Needless to say, I suspect some fantastic student work, conversations, and more will come out of the next seven days, and I will do my best to keep track of it all here on the blog. But if things fall quiet for a few days here, now you’ll know why.

Finally, stay tuned for information about a public event here in Los Angeles this coming weekend, bringing many of these participants together.

[Images: (top) “A helicopter makes access easy in southern Utah, circa early 1960s.” (bottom) “Scribing roads on a topographic map.” Courtesy of the USGS].

So thanks again to Virgin America for their generous support, and, of course, to all our participants. More information coming soon.

5 thoughts on “Landscape Futures Super-Workshop”

  1. Hi,

    This seems superb and I am envious of participants.

    A comment: The list of readings is quite lovely, but taken together is there perhaps a curious absence of hard thinking about the character of "futures" more generally? The title cleverly invokes all kinds of other speculative practices, particularly large-scale speculative capitalisms (grain futures, energy futures) that occupy at once the same dream and material worlds as the subjects of Landscape Futures. Lots of work on speculation in anthropology and science studies; it's worth asking if are we short an epistemology or vocabulary for the kinds of future-making described by architects etc. (one more robust than utopia, desire, etc.)?

    From Cairo, with much jealousy,
    Cameron

  2. James, thanks for the interest! I've been looking forward to this for months.

    Cameron, thanks, as well. What specifically might you include on the reading list in that regard? Expanding the vocabulary through which architects discuss, invent, and project the future is a great idea.

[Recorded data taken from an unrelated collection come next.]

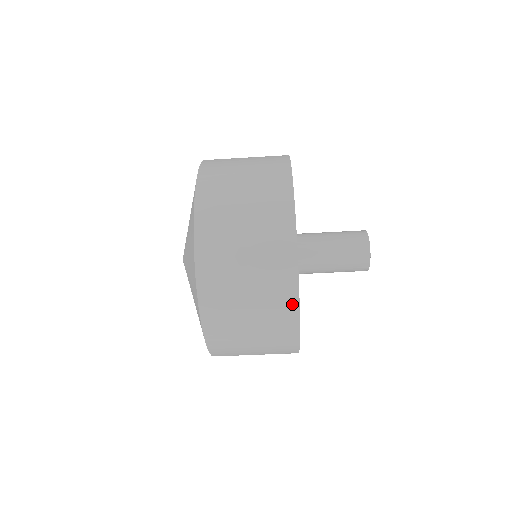
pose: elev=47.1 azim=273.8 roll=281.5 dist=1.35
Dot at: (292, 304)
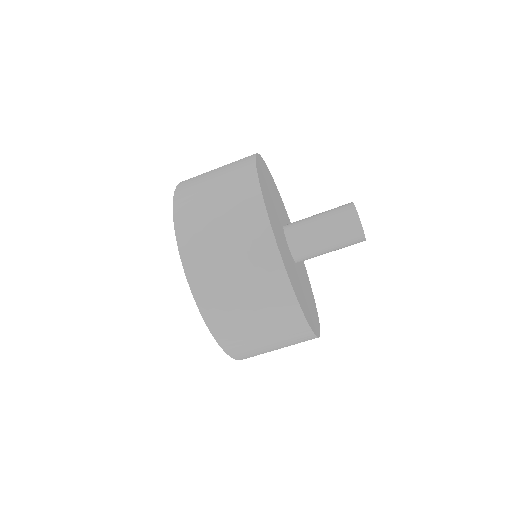
Dot at: (274, 258)
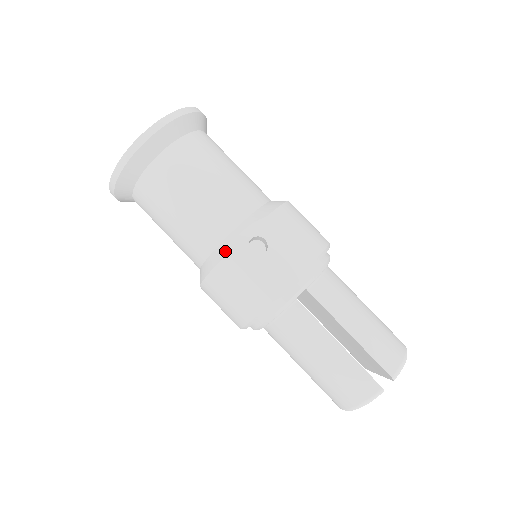
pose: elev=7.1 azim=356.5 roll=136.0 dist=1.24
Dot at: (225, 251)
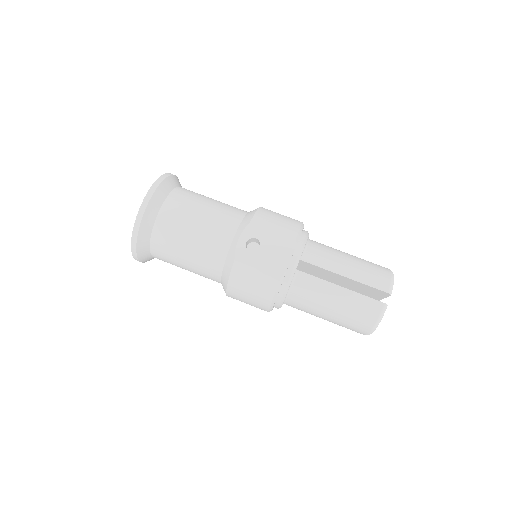
Dot at: (232, 259)
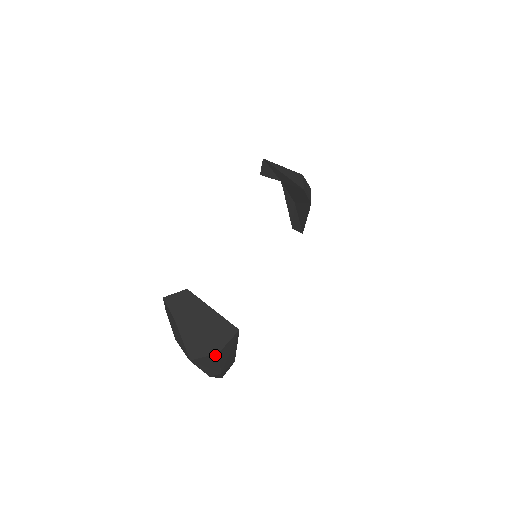
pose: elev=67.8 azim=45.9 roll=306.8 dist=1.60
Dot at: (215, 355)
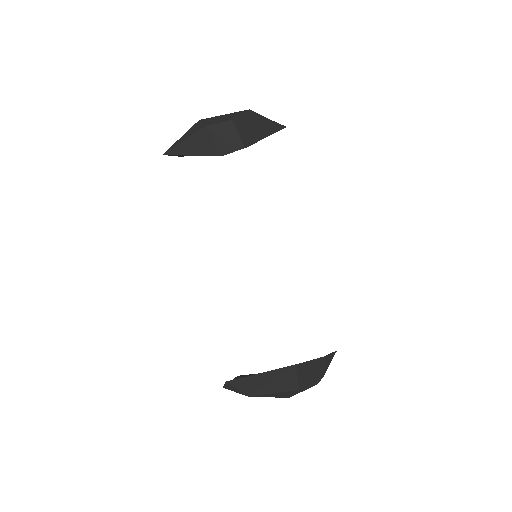
Dot at: (299, 390)
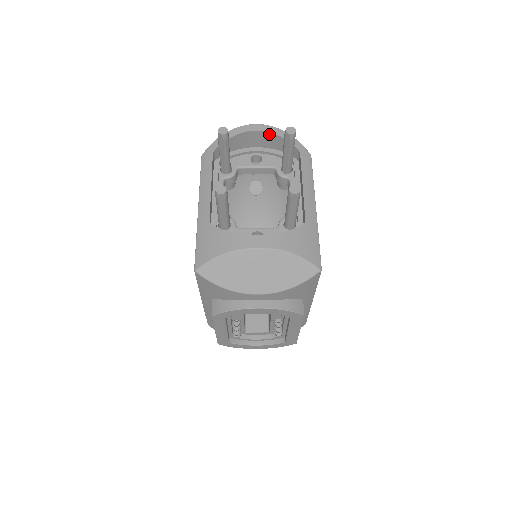
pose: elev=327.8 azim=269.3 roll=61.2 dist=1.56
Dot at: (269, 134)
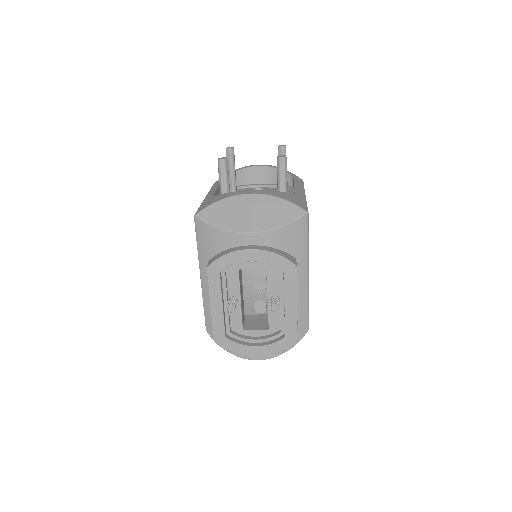
Dot at: (268, 169)
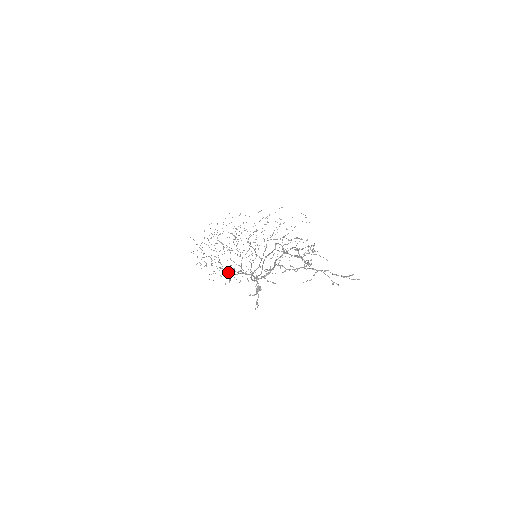
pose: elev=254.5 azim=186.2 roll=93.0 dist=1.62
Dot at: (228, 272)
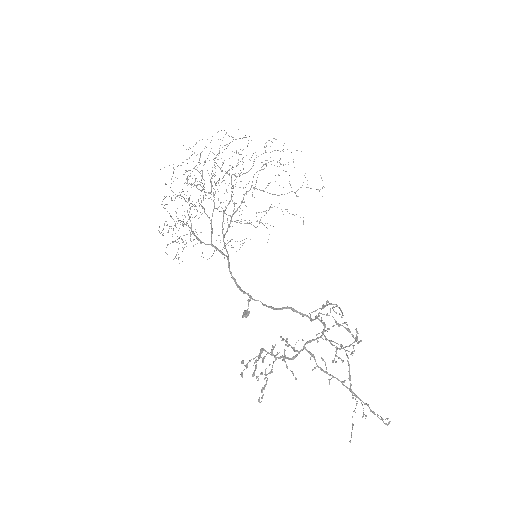
Dot at: (197, 238)
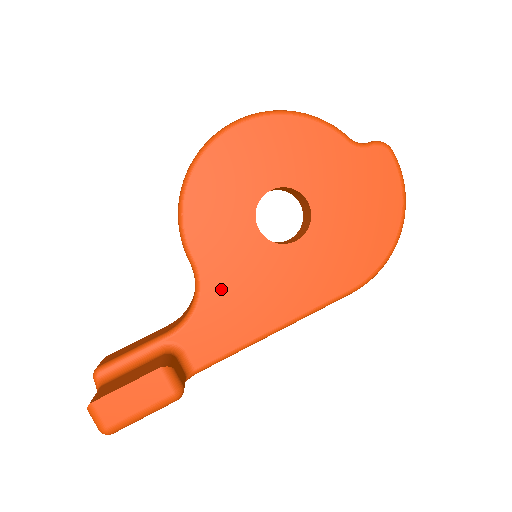
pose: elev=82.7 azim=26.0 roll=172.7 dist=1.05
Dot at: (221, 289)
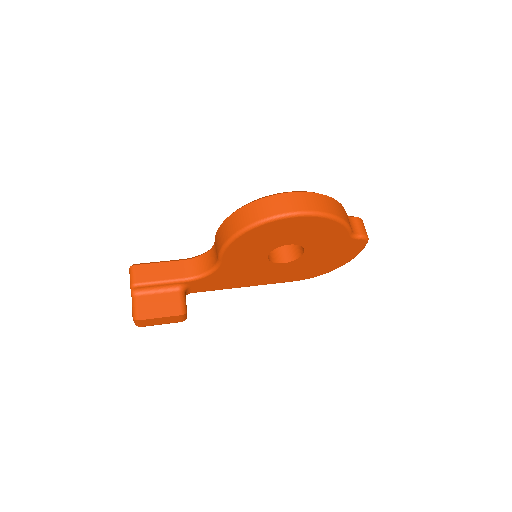
Dot at: (228, 272)
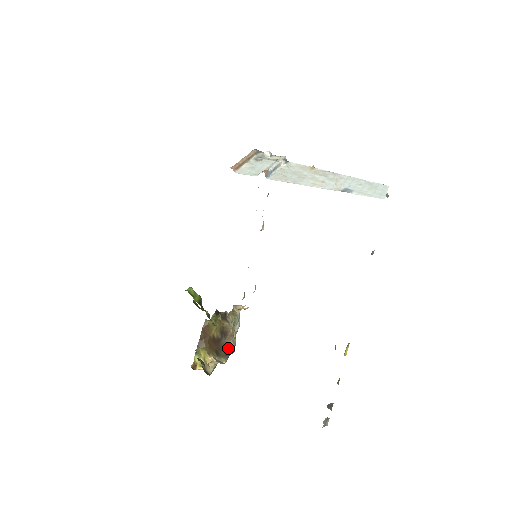
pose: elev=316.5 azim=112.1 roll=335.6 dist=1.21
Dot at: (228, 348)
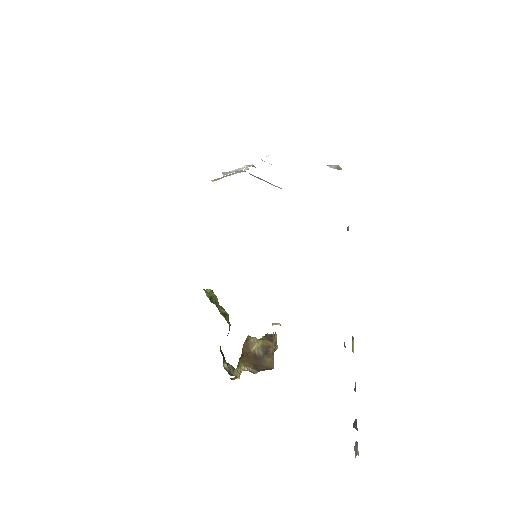
Dot at: (269, 366)
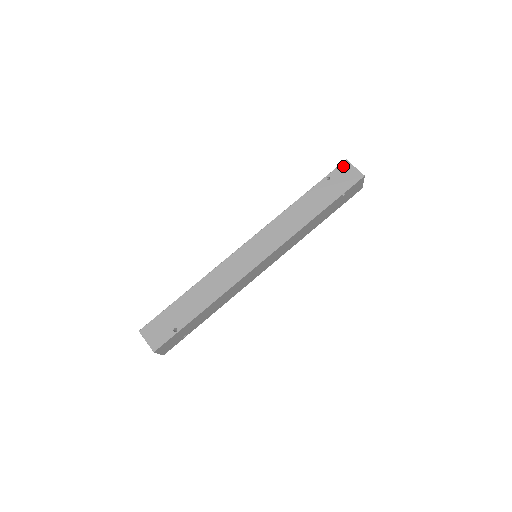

  3. An intriguing symposium with a title that begs the question:
    Landscape Futures without Landscape Architects?
    I would be interested in seeing some of the reasoning behind the absence of even a single landscape architect as a listed participant (unless I misread that list), as it potentially speaks volumes to the relevance of LA's to the central study of the profession of Landscape Architecture, at least as I presume their relevance is perceived by the organizers and participants in this symposium.

  4. ints, Alex Robinson is actually a landscape architect, the Arid Lands Institute maintains a very strong cartographic and analytic research focus on landscape (specifically, hydrology), and the Center for Land Use Interpretation is possibly the single-most interesting landscape-research institution in the world today; so, based on these three participants alone, I would say that we are well-prepared to discuss the infrastructural, hydrological, and historical landscapes of Los Angeles.

    Having said that, though, this isn't a landscape architecture seminar – if anything, it's a workshop looking at the design of mechanisms and devices – so I'm curious about your insistence on landscape architecture's centrality; I'm also hesitant to agree with you that landscape architects are more qualified to speak about the landscape of the city than, say, geologists or hydrographers or even debris-basin maintenance engineers. Along those lines, I will admit that one of my regrets with this workshop is actually the absence of a participating geologist.

    However, I should add that I also think – indeed, this website is more or less premised on the idea – that buildings, cities, and other designed structures are often more interestingly discussed not by architects but by novelists, game designers, historians, scientists, photographers, police officers, fire crews, soldiers, insurgents, and so on. That is, architecture is often most interestingly discussed by non-architects. I say this simply because I don't know that I can agree with you that landscape architecture (and not engineering or geology) has unique relevance to this workshop – or unique relevance to the spaces of Los Angeles.